### Page extract
Re: [PATCH] crypto: siphash - use _unaligned version by default

From: Ard Biesheuvel
Date: Fri Nov 26 2021 - 10:47:57 EST


On Fri, 26 Nov 2021 at 16:02, Arnd Bergmann <arnd@xxxxxxxxxx> wrote:
>
> From: Arnd Bergmann <arnd@xxxxxxxx>
>
> On ARM v6 and later, we define CONFIG_HAVE_EFFICIENT_UNALIGNED_ACCESS
> because the ordinary load/store instructions (ldr, ldrh, ldrb) can
> tolerate any misalignment of the memory address. However, load/store
> double and load/store multiple instructions (ldrd, ldm) may still only
> be used on memory addresses that are 32-bit aligned, and so we have to
> use the CONFIG_HAVE_EFFICIENT_UNALIGNED_ACCESS macro with care, or we
> may end up with a severe performance hit due to alignment traps that
> require fixups by the kernel. Testing shows that this currently happens
> with clang-13 but not gcc-11. In theory, any compiler version can
> produce this bug or other problems, as we are dealing with undefined
> behavior in C99 even on architectures that support this in hardware,
> see also https://gcc.gnu.org/bugzilla/show_bug.cgi?id=100363.
>
> Fortunately, the get_unaligned() accessors do the right thing: when
> building for ARMv6 or later, the compiler will emit unaligned accesses
> using the ordinary load/store instructions (but avoid the ones that
> require 32-bit alignment). When building for older ARM, those accessors
> will emit the appropriate sequence of ldrb/mov/orr instructions. And on
> architectures that can truly tolerate any kind of misalignment, the
> get_unaligned() accessors resolve to the leXX_to_cpup accessors that
> operate on aligned addresses.

### Tasks to carry out
(A) List every ARM instruction mnemonic named in the siphash patch reply.
(B) In the siphash patch reply, which compiler version did testing show producing the alignment trap problem?
(C) Write a continuation of the siphash patch reply, picking up right after its last sentence.

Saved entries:
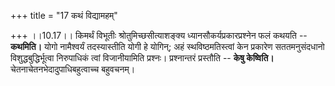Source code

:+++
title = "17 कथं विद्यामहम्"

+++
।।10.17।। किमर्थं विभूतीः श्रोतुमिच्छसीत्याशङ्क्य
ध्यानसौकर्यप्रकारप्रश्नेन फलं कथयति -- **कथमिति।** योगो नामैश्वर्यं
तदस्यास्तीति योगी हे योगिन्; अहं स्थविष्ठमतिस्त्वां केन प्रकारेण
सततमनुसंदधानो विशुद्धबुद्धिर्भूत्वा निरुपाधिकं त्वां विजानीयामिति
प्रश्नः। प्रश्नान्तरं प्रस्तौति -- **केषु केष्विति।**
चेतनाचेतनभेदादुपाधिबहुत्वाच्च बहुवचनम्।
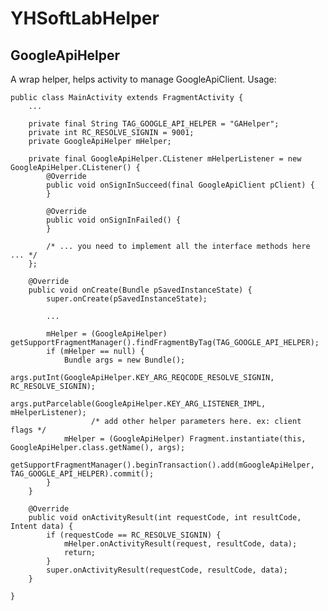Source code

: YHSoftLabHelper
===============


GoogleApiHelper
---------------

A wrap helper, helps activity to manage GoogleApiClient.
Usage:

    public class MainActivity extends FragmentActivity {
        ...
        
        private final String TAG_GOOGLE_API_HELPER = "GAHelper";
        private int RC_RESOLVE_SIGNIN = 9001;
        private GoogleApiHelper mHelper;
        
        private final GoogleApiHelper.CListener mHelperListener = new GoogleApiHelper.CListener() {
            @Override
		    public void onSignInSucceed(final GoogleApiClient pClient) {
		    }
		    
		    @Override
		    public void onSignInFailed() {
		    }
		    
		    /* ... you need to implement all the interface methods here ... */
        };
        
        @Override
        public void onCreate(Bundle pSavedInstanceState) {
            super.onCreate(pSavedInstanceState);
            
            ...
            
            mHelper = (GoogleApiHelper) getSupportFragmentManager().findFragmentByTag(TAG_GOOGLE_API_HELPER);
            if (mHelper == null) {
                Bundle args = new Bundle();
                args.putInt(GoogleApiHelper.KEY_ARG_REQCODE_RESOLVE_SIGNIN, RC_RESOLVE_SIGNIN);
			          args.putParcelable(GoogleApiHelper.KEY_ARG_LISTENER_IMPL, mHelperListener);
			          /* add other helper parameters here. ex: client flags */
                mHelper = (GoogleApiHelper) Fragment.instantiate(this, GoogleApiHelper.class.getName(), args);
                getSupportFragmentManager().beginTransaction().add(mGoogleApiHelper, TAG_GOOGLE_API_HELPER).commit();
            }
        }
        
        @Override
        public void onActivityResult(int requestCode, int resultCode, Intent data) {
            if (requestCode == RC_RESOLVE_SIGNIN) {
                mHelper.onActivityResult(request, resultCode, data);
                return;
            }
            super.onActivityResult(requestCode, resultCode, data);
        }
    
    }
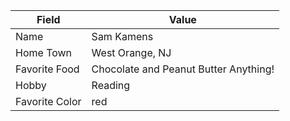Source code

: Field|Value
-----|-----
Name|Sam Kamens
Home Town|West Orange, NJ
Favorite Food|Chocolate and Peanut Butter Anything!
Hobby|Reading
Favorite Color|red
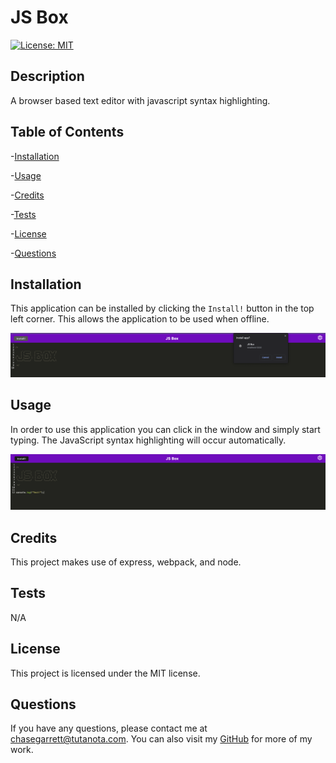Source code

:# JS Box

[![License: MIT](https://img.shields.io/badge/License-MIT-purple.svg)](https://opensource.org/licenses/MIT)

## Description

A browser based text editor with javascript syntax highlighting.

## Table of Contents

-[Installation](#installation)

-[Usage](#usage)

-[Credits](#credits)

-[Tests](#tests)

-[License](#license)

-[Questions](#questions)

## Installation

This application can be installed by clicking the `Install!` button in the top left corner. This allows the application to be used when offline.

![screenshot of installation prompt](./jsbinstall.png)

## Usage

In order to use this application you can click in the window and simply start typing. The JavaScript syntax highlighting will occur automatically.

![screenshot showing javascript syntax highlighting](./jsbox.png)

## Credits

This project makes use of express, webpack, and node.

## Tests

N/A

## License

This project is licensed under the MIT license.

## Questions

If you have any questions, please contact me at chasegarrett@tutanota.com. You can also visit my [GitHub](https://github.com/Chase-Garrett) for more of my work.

### Exercise responses
(A) ldr, ldrh, ldrb, ldrd, ldm, mov, orr

(B) clang-13

(C)
>
> Since the compiler will in fact emit ldrd or ldm instructions when
> building this code for ARM v6 or later, the solution is to use the
> unaligned accessors unconditionally on architectures where this is
> known to be fast. The _aligned version of the hash function is
> however still needed to get the best performance on architectures
> that cannot do any unaligned access in hardware.
>
> This new version avoids the undefined behavior and should produce
> the fastest hash on all architectures we support.
>
> Link: https://lore.kernel.org/linux-arm-kernel/20181008211554.5355-4-ard.biesheuvel@xxxxxxxxxx/
> Reported-by: Ard Biesheuvel <ard.biesheuvel@xxxxxxxxxx>
> Fixes: 2c956a60778c ("siphash: add cryptographically secure PRF")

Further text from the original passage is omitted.